PROBLEM REQUIREMENTS -> Write out the text of every record below word for word, leaving out the pictures.

THE RECORDS ->
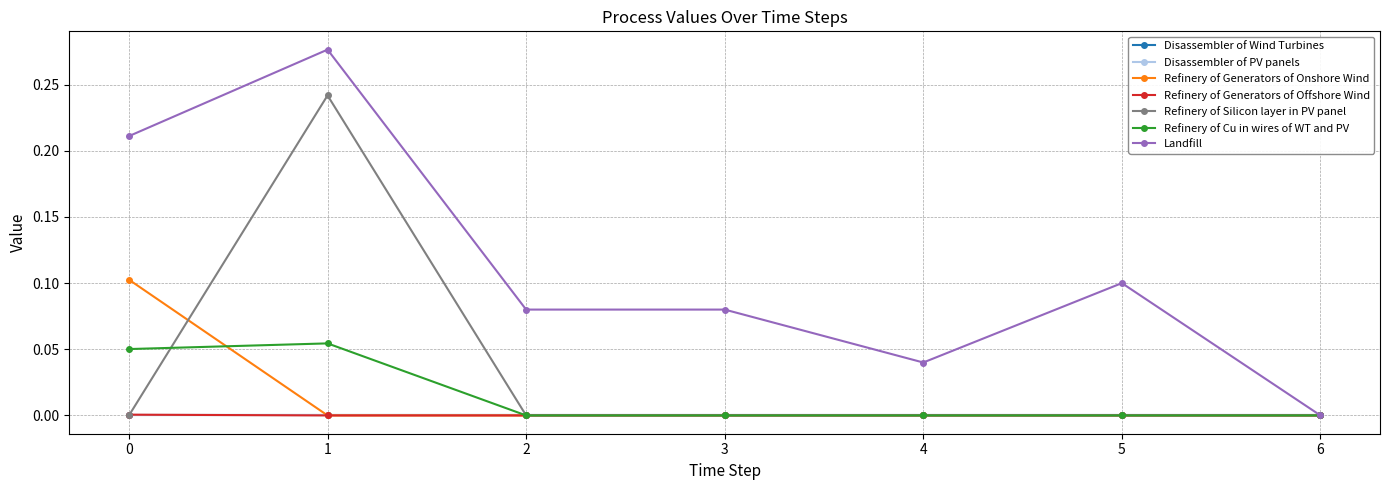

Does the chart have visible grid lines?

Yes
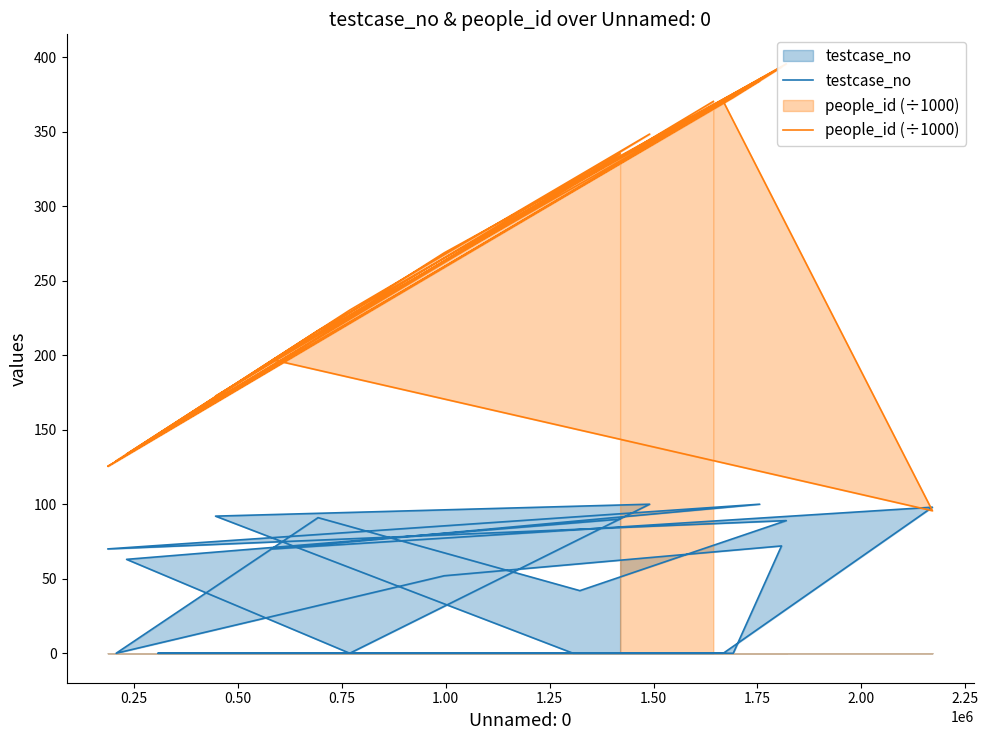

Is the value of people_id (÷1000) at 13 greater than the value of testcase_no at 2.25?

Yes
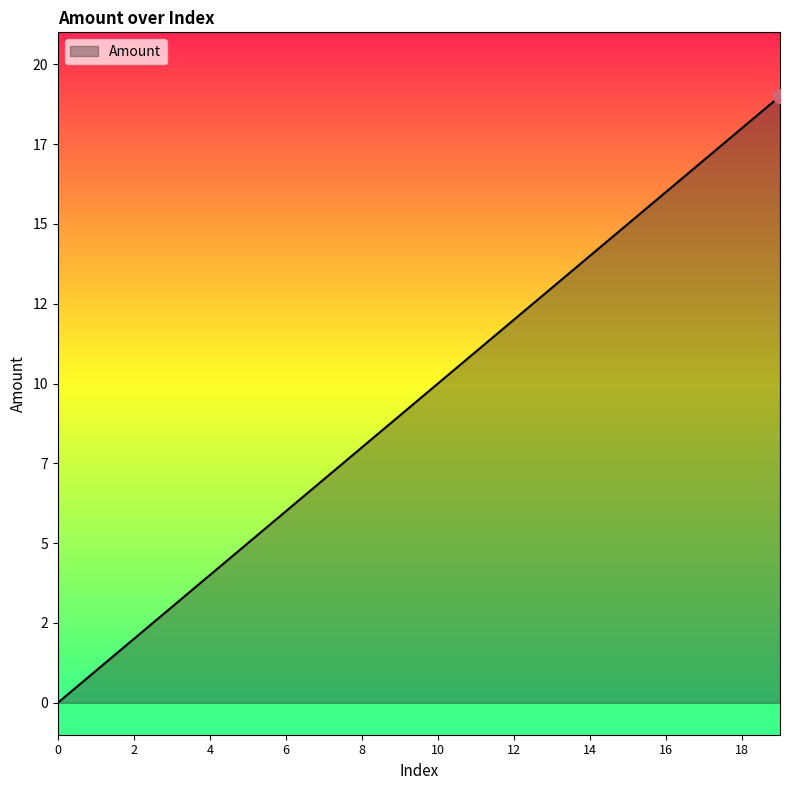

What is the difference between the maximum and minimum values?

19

ANSWER SPACE ->
Does the chart have visible grid lines?

Yes

Is the value of people_id (÷1000) at 13 greater than the value of testcase_no at 2.25?

Yes

What is the difference between the maximum and minimum values?

19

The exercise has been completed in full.